Erling Haaland delivered again for his country, scoring two goals in the last 10 minutes – his sixth and seventh of the tournament – to send Brazil home and keep the Viking invasion rolling on at the New York New Jersey Stadium. Norway are into the quarter-finals of the World Cup for the first time after a 2-1 victory that stunned the five-time champions.
The result is a massive vindication for Ståle Solbakken and the team he has built over the past half decade. Norway set out to dominate Brazil in the first half, without much in the way of success. A double substitution at half-time changed all that, with Norway able to carve open a Brazil side who had their chances but failed to take them.
“Erling Haaland scores twice as Norway beat Brazil 2-1 to reach World Cup quarter-finals for first time.”
Haaland scored two goals from four attempts and has 30 goals in his past 17 competitive fixtures for Norway. The opening goal came with nine minutes to go, a cross from the substitute Andreas Schjelderup met with a towering leap above his rival at club level Gabriel Magalhães and a dagger header past Alisson. As the game passed into added time Haaland struck again, granted space on the edge of the Brazil penalty area to convert a Schjelderup pass low across goal. Norway’s talisman celebrated largely by just standing and smiling. His colleagues and the streak of Norwegian supporters behind the goal did the rest.
Carlo Ancelotti surprised everyone by naming Gabriel Martinelli in his XI. A replacement for the injured Lucas Paquetá, Martinelli assumed the former’s central midfield position – despite never playing there for his club – and was tasked not only with driving Brazil up the pitch but leading their counter-press.
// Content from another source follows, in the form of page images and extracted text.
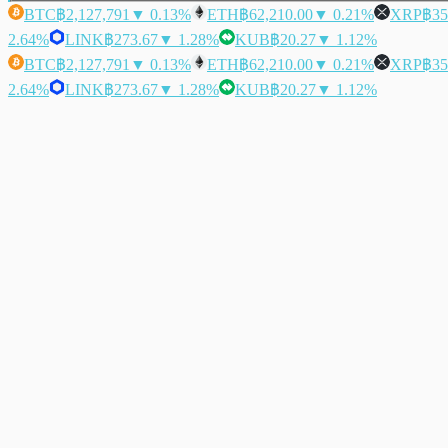
BTC
฿2,127,791
▼ 0.13%
ETH
฿62,210.00
▼ 0.21%
XRP
฿35
2.64%
LINK
฿273.67
▼ 1.28%
KUB
฿20.27
▼ 1.12%
BTC
฿2,127,791
▼ 0.13%
ETH
฿62,210.00
▼ 0.21%
XRP
฿35
2.64%
LINK
฿273.67
▼ 1.28%
KUB
฿20.27
▼ 1.12%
It was an unusual sight and while spectators were still trying to grasp the Brazilian formation, Norway had the ball in the net. In the third minute a lovely through ball from Martin Ødegaard allowed Julian Ryerson to cut the ball back to any number of waiting attackers, with Patrick Berg applying the finishing touch. The flag went up against Ryerson, however, and the video assistant referee confirmed the call.
Another overturn worked in Brazil’s favour 10 minutes later. Matheus Cunha was taken out by Kristoffer Ajer at the end of a swift move, but the details of that incident were not carried further in the match report.
Norway’s reward is a quarter-final meeting with England, who earlier beat Mexico 3-2 in a breathless classic to set up the last-eight tie. The Three Lions will now face Haaland and his Viking horde.